▶ [REQUIRED WORK]: Return the lines below word for word, leaving out the pictures.

── MATERIAL FOR THIS EXERCISE ──

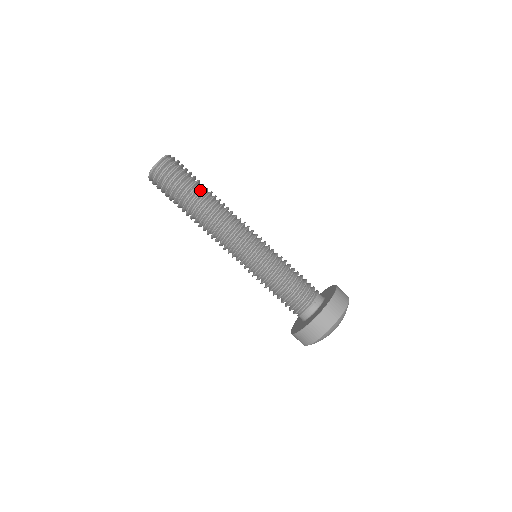
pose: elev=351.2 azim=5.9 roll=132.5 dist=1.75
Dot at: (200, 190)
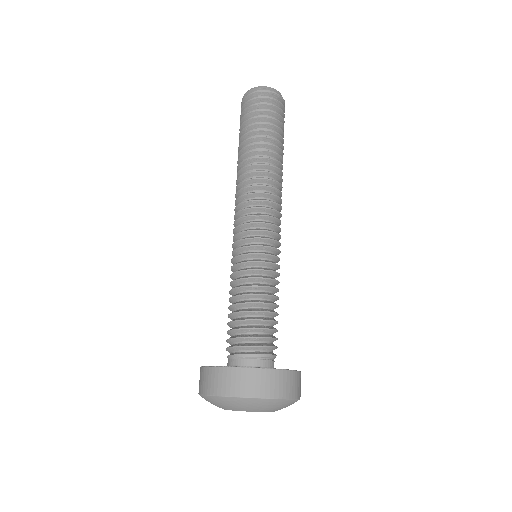
Dot at: (260, 142)
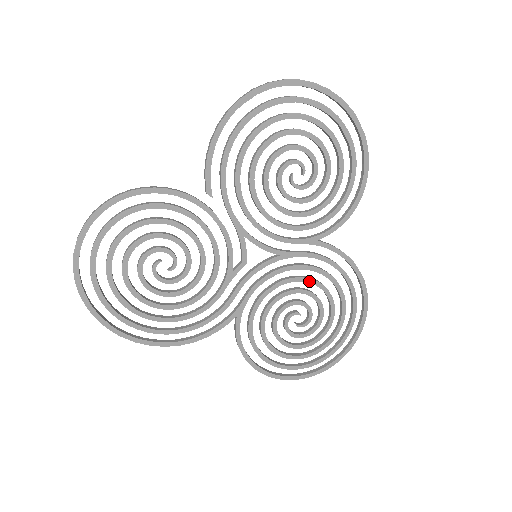
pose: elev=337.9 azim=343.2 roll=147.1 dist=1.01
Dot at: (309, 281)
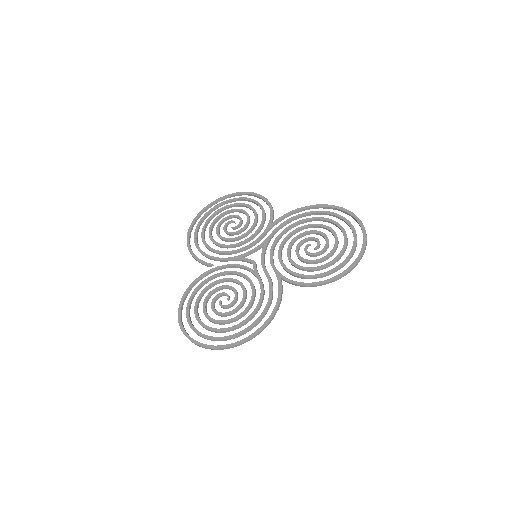
Dot at: (291, 234)
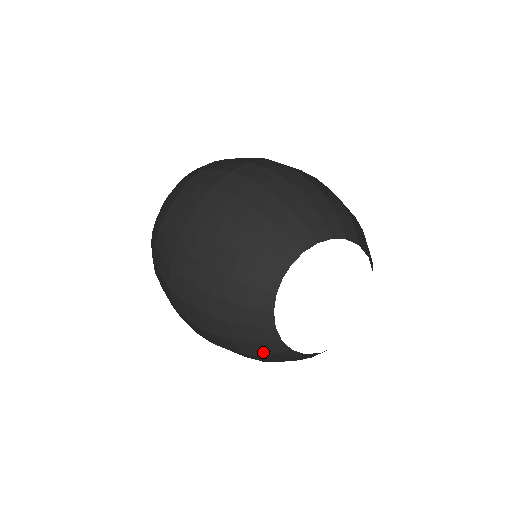
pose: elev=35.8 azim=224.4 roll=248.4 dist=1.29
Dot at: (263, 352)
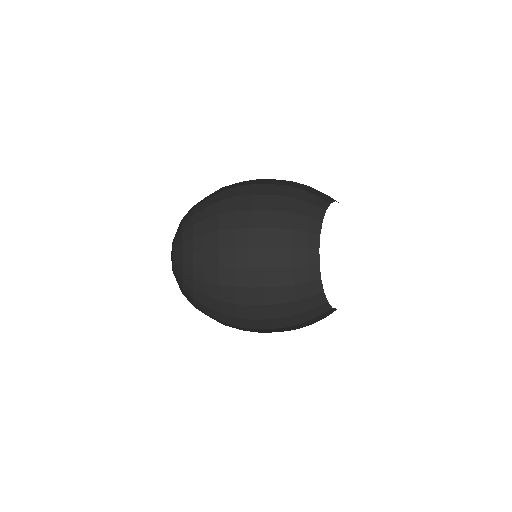
Dot at: (299, 296)
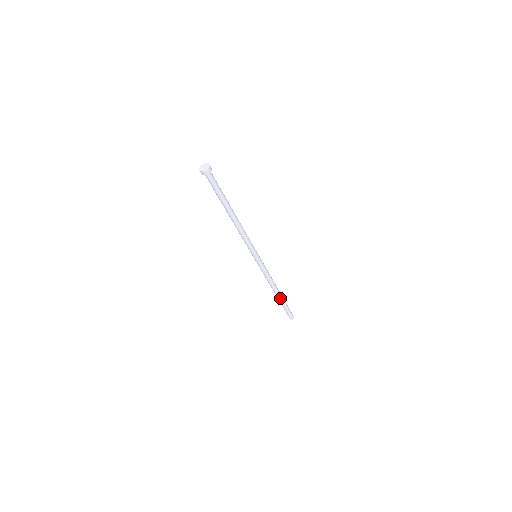
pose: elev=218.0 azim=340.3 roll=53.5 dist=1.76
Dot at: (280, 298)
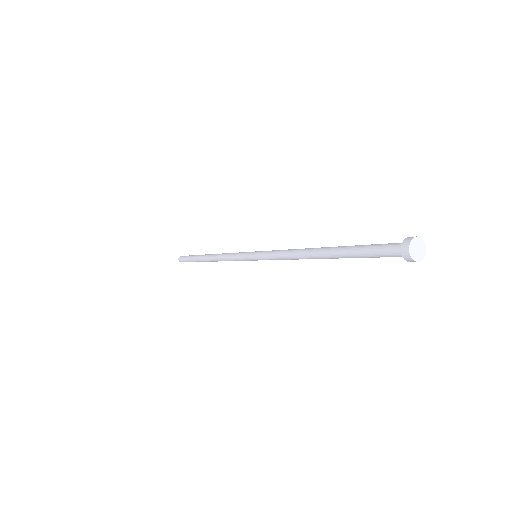
Dot at: (203, 260)
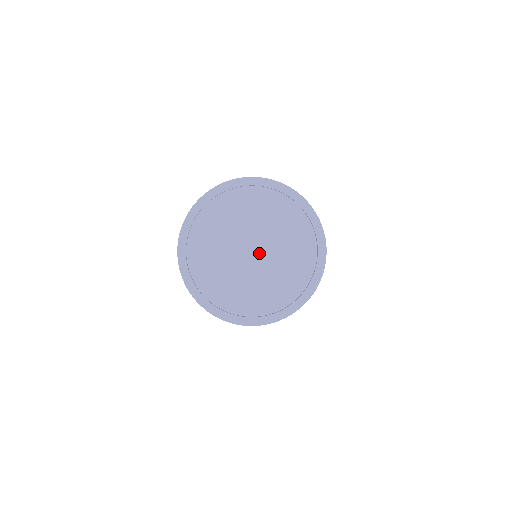
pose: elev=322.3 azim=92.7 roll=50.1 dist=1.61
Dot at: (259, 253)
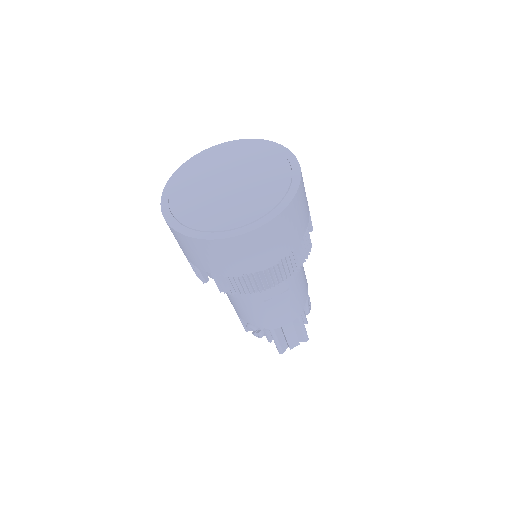
Dot at: (236, 184)
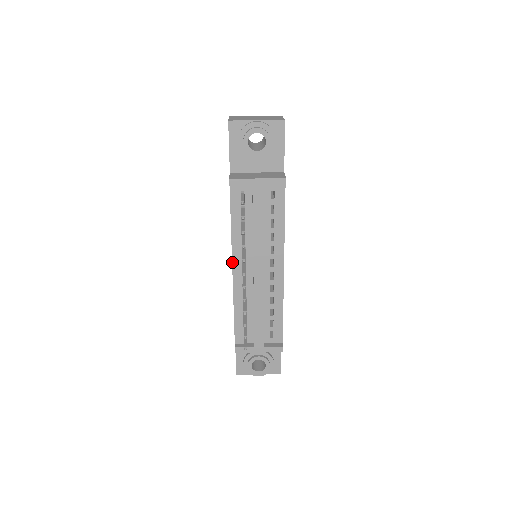
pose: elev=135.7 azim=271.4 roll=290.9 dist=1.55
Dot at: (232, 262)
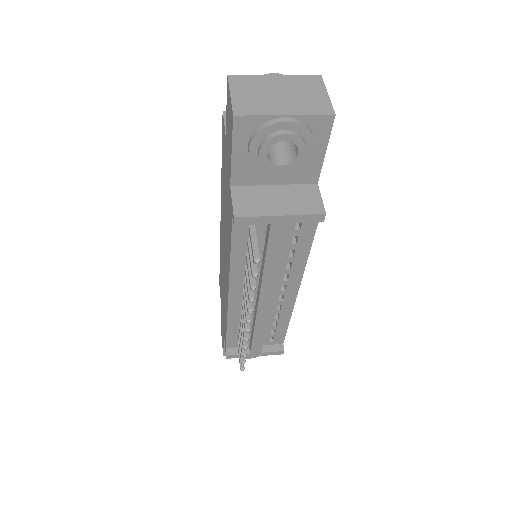
Dot at: (228, 290)
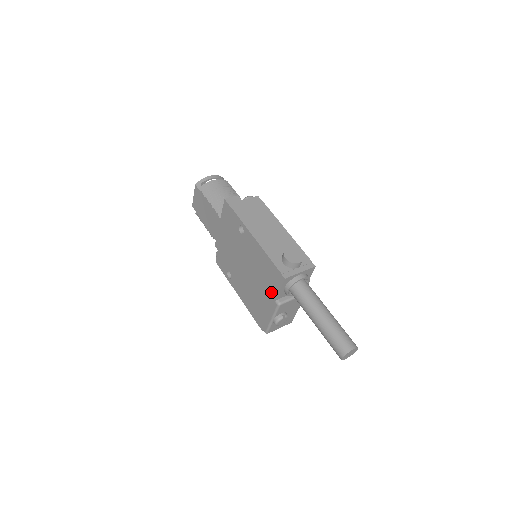
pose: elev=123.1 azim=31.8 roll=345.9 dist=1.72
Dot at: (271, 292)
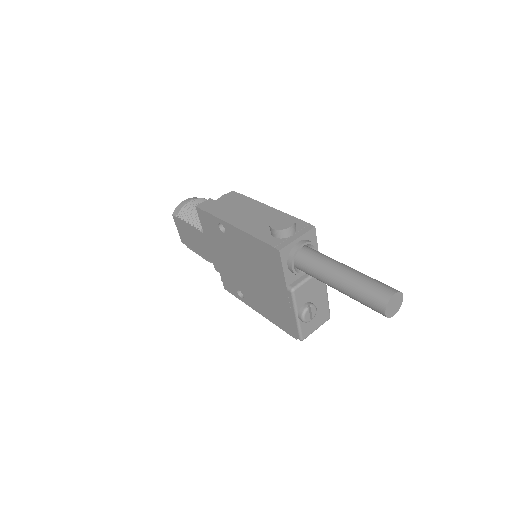
Dot at: (278, 280)
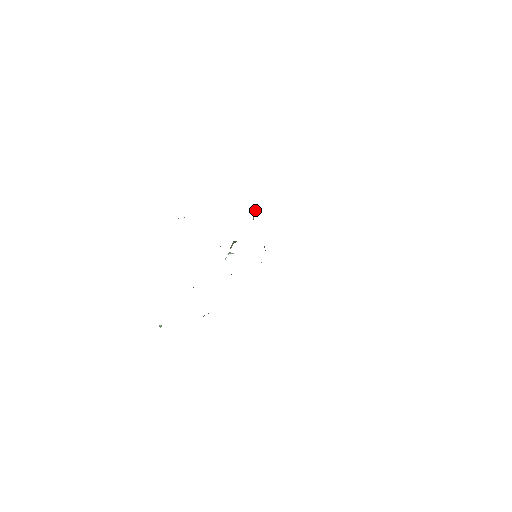
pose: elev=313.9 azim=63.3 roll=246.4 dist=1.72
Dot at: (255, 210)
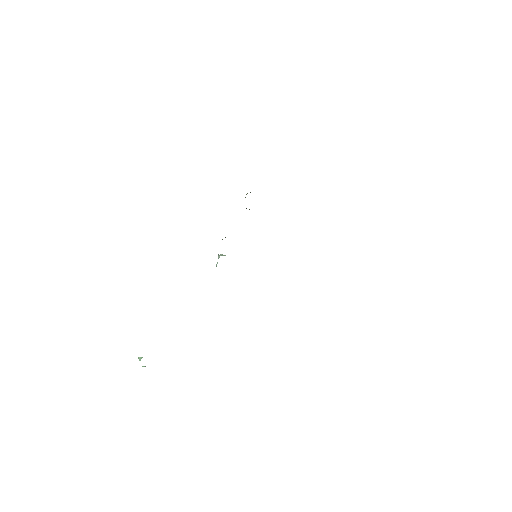
Dot at: (246, 194)
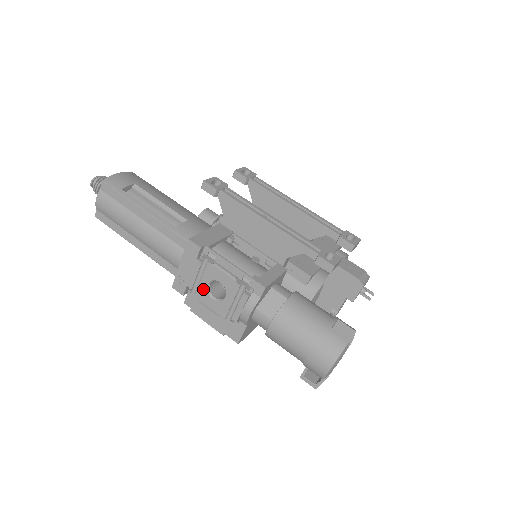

───

▶ [RESULT OF THE TASK]:
pose: elev=351.2 azim=5.9 roll=132.5 dist=1.75
Dot at: (200, 190)
Dot at: (260, 142)
pose: elev=337.9 azim=343.2 roll=147.1 dist=1.01
Dot at: (309, 281)
Dot at: (291, 234)
pose: elev=35.8 azim=224.4 roll=248.4 dist=1.29
Dot at: (263, 352)
Dot at: (299, 296)
pose: elev=218.0 azim=340.3 roll=53.5 dist=1.76
Dot at: (280, 298)
Dot at: (203, 260)
pose: elev=322.3 azim=92.7 roll=50.1 dist=1.61
Dot at: (259, 253)
Dot at: (236, 184)
pose: elev=135.7 azim=271.4 roll=290.9 dist=1.55
Dot at: (232, 262)
Dot at: (228, 290)
pose: elev=123.1 azim=31.8 roll=345.9 dist=1.72
Dot at: (271, 292)
Dot at: (278, 280)
pose: elev=313.9 azim=63.3 roll=246.4 dist=1.72
Dot at: (255, 210)
Dot at: (246, 194)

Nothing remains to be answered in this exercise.